## Exercise objective:
Reproduce every row word for word, from the first row through the row that contains "Liberal | column 6: 9,088 -> 9,808", including both of them and nothing after.

^^^^^^^^

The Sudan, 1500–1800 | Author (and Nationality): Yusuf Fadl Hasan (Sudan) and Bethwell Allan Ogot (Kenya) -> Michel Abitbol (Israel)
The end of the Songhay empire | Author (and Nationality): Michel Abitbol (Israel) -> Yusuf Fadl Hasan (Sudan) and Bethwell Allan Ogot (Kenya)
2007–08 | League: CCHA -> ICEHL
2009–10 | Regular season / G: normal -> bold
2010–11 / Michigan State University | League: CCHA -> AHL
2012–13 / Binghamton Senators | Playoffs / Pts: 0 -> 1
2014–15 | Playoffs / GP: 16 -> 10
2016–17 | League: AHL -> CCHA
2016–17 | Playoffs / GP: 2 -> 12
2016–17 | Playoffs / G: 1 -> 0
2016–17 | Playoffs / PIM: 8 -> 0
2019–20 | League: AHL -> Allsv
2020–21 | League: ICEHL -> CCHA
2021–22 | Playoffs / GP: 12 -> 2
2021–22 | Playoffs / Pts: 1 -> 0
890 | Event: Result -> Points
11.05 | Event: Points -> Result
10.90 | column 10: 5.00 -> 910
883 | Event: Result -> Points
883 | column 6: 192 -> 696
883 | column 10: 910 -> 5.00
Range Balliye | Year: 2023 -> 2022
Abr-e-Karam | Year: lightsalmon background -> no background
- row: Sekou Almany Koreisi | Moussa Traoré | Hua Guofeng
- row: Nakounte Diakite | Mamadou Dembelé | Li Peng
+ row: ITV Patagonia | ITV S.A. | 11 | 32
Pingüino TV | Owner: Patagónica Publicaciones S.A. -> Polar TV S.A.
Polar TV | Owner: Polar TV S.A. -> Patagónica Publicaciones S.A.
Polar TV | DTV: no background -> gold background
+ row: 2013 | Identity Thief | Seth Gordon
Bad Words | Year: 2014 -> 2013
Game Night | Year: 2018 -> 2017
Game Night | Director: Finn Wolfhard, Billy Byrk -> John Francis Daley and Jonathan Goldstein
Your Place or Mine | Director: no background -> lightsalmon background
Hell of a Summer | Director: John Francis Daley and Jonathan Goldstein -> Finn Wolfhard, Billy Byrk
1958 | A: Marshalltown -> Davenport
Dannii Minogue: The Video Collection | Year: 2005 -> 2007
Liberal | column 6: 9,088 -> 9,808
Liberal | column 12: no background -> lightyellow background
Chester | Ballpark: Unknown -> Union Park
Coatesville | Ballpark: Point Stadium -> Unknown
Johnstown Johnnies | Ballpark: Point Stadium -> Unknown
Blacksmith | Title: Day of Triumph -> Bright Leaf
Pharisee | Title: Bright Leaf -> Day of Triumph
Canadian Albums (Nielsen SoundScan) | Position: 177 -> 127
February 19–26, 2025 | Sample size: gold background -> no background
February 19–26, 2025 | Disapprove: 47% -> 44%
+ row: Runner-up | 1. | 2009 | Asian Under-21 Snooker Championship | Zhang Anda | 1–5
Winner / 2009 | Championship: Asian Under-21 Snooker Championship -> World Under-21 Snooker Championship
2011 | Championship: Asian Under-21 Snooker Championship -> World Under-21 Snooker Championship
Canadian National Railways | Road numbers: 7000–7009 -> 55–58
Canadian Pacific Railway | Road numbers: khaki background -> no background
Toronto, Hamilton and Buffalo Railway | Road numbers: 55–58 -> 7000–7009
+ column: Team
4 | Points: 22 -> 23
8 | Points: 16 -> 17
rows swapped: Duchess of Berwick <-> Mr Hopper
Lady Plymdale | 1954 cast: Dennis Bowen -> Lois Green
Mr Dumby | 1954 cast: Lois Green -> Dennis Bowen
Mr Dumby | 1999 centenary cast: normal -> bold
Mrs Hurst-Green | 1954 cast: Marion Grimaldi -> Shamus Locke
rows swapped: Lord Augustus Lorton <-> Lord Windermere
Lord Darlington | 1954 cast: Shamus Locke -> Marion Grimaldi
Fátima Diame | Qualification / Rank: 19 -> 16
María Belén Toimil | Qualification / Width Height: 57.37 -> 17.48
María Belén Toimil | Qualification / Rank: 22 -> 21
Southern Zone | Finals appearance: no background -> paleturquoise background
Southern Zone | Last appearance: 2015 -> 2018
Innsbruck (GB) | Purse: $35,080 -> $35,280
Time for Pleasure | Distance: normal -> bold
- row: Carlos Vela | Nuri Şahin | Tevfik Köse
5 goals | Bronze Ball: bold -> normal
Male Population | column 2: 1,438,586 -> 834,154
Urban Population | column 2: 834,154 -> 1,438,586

^^^^^^^^

## Answer to the problem:
The Sudan, 1500–1800 | Author (and Nationality): Yusuf Fadl Hasan (Sudan) and Bethwell Allan Ogot (Kenya) -> Michel Abitbol (Israel)
The end of the Songhay empire | Author (and Nationality): Michel Abitbol (Israel) -> Yusuf Fadl Hasan (Sudan) and Bethwell Allan Ogot (Kenya)
2007–08 | League: CCHA -> ICEHL
2009–10 | Regular season / G: normal -> bold
2010–11 / Michigan State University | League: CCHA -> AHL
2012–13 / Binghamton Senators | Playoffs / Pts: 0 -> 1
2014–15 | Playoffs / GP: 16 -> 10
2016–17 | League: AHL -> CCHA
2016–17 | Playoffs / GP: 2 -> 12
2016–17 | Playoffs / G: 1 -> 0
2016–17 | Playoffs / PIM: 8 -> 0
2019–20 | League: AHL -> Allsv
2020–21 | League: ICEHL -> CCHA
2021–22 | Playoffs / GP: 12 -> 2
2021–22 | Playoffs / Pts: 1 -> 0
890 | Event: Result -> Points
11.05 | Event: Points -> Result
10.90 | column 10: 5.00 -> 910
883 | Event: Result -> Points
883 | column 6: 192 -> 696
883 | column 10: 910 -> 5.00
Range Balliye | Year: 2023 -> 2022
Abr-e-Karam | Year: lightsalmon background -> no background
- row: Sekou Almany Koreisi | Moussa Traoré | Hua Guofeng
- row: Nakounte Diakite | Mamadou Dembelé | Li Peng
+ row: ITV Patagonia | ITV S.A. | 11 | 32
Pingüino TV | Owner: Patagónica Publicaciones S.A. -> Polar TV S.A.
Polar TV | Owner: Polar TV S.A. -> Patagónica Publicaciones S.A.
Polar TV | DTV: no background -> gold background
+ row: 2013 | Identity Thief | Seth Gordon
Bad Words | Year: 2014 -> 2013
Game Night | Year: 2018 -> 2017
Game Night | Director: Finn Wolfhard, Billy Byrk -> John Francis Daley and Jonathan Goldstein
Your Place or Mine | Director: no background -> lightsalmon background
Hell of a Summer | Director: John Francis Daley and Jonathan Goldstein -> Finn Wolfhard, Billy Byrk
1958 | A: Marshalltown -> Davenport
Dannii Minogue: The Video Collection | Year: 2005 -> 2007
Liberal | column 6: 9,088 -> 9,808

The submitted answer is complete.